It all starts with the price of crude oil. Each day tens of thousands of contracts to buy and sell crude oil and petroleum pass through the New York Mercantile Exchange. Buyers and sellers have exchanged contracts to deliver crude oil for $41.72 a barrel during July. This is just like GE stock now selling for $30 a share. It has nothing to do with cost or value – it is just what willing buyers and sellers agree to.
The person who promised to deliver oil in July for $41.72 can be made very frightened by the following events: 1) China has entered the world oil market purchasing several million barrels a day. 2) The U.S. economic recovery has pushed demand above expected levels. 3) Iraq has not delivered expected quantities of oil. Pipelines, both in the north and south, have been sabotaged. 4) Terror and unrest in the rest of the Middle East may disrupt supplies. 5) Political unrest in Venezuela may limit oil from that source. A promise to deliver August oil may look more attractive at $50 a barrel.
That $41.72 a barrel or the $50 a barrel has nothing to do with the cost of oil, the availability of oil, or how much oil is left in the ground. It is just a number reflecting what willing buyers and sellers agree upon. This stuff is simply Economics 101. If the director of a refinery in Houston would radio-phone the captain of a tanker on its way through the Straits of Hormuz and say, “We don’t need it – take it back,” the word would spread in the oil marketplace and the price of oil would drop $20 a barrel overnight.
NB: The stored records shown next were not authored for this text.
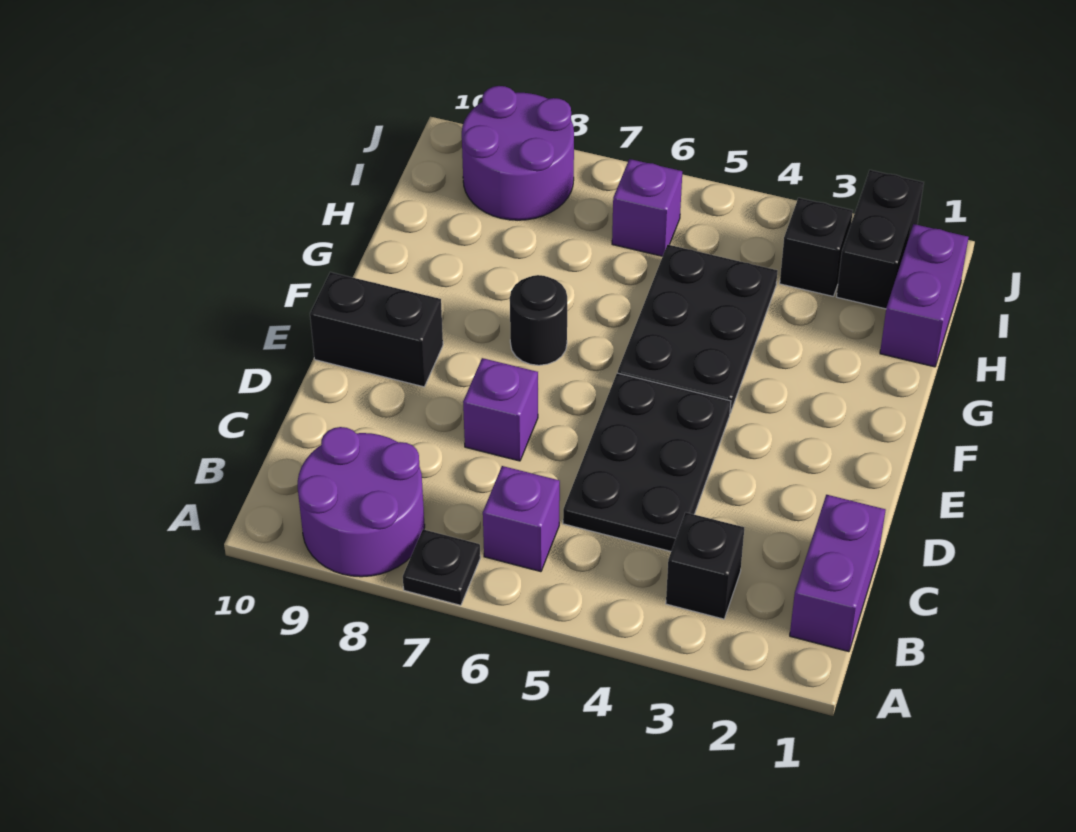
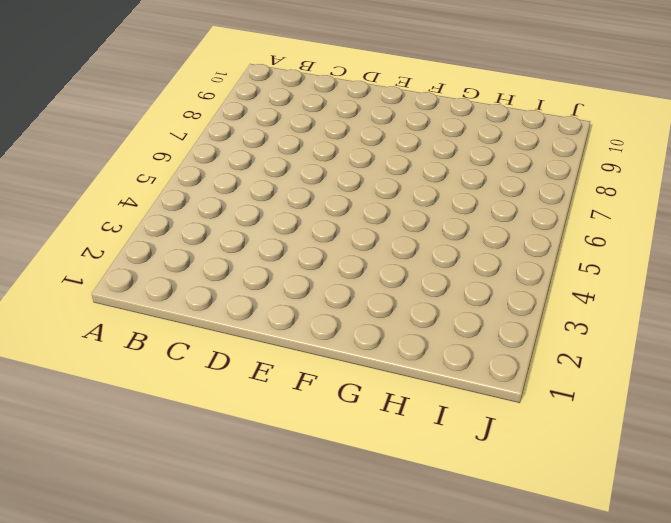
none -> black 1x1 plate [403,529,480,605]
none -> purple 2x2 round brick [298,427,425,577]
none -> purple 1x2 brick [790,495,885,652]

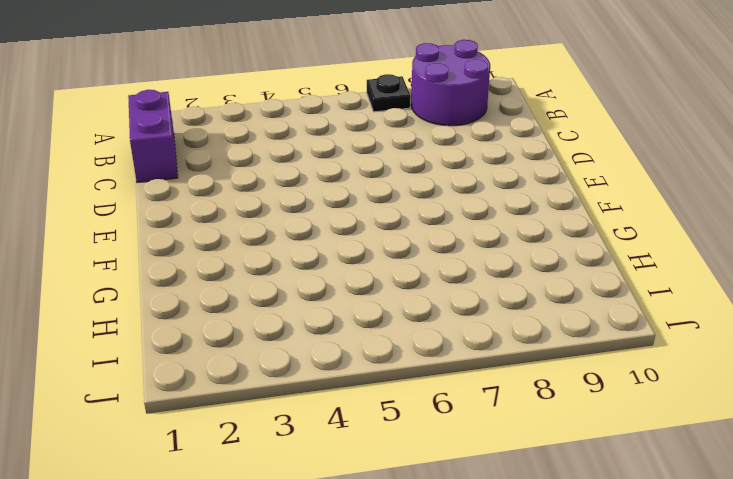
none -> black 1x1 brick [666,512,744,619]
none -> purple 1x1 brick [483,466,560,572]
none -> black 2x3 plate [563,373,731,551]

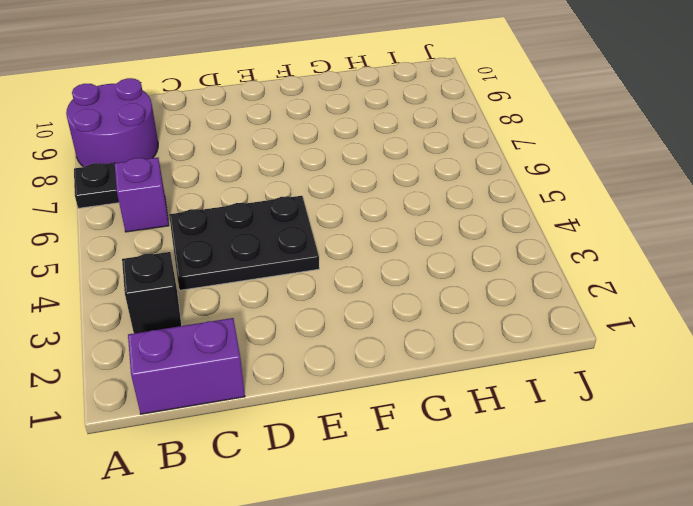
none -> purple 1x1 brick [463,358,538,461]
none -> black 1x2 brick [310,272,443,387]
none -> black 2x3 plate [618,245,778,413]

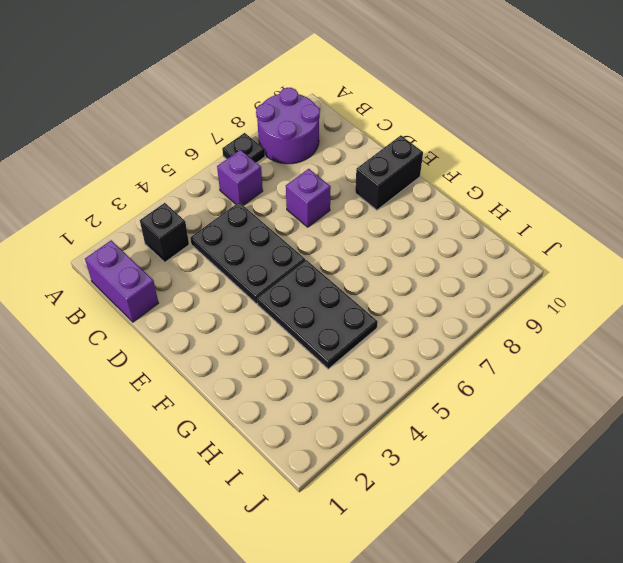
none -> black 1x1 round brick [510,275,567,365]
none -> purple 1x2 brick [880,224,969,367]
none -> black 1x2 brick [836,170,924,309]

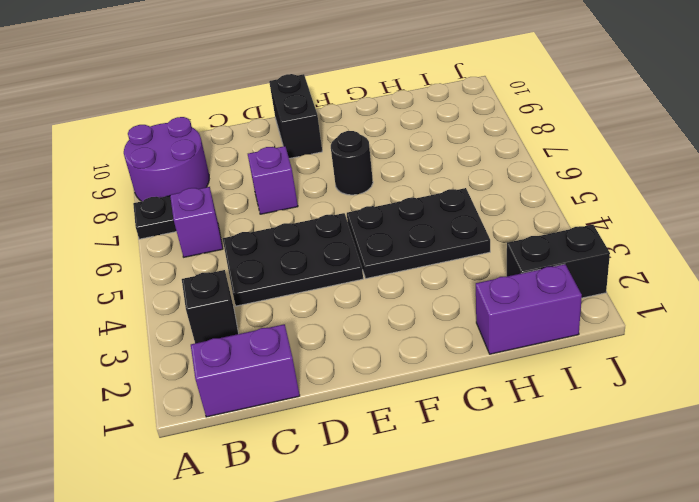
none -> black 1x1 brick [780,198,853,296]
none -> purple 1x1 brick [612,159,682,256]
none -> purple 2x2 round brick [462,86,574,220]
The quoted price of crude oil is a “benchmark” number. The price will be higher or lower depending on sulfur content, etc. The situation in gasoline is much worse. Here is a quote from the May 22 Economist: “Because of a hodgepodge of environmental regulations, the country’s petrol market is Balkanized. The industry has had to develop lots of ’boutique’ fuels to meet local demand.”
If a particular refinery is down for repairs, the impact can rattle through the entire system. Regulatory uncertainty has reduced investment in new refineries. We rely increasingly on imported product (gasoline, diesel oil, etc.) as well imported crude. Overseas producers hesitate to increase capacity because they too feel the same regulatory uncertainty.
If the manager of a gas station calls his supplier and states, “I need another 10,000 gallons by Wednesday,” and the supplier replies, “How about Friday?,” what do you think happens to prices at the pump on Thursday? In the days of John D. Rockefeller the petroleum market was small and could be manipulated by a few men. Now, the worldwide petroleum market is so large (80 million barrels a day) that such hanky-panky is impossible.
The increasing cost of petroleum also reflects the falling value of the dollar. Oil prices are denominated in dollars, as the dollar decreases in value against other currencies the dollar price of oil must increase.
As for me? I am bullish on Schwinn.
Richard C. Hill, of Old Town, is emeritus professor of mechanical engineering at the University of Maine.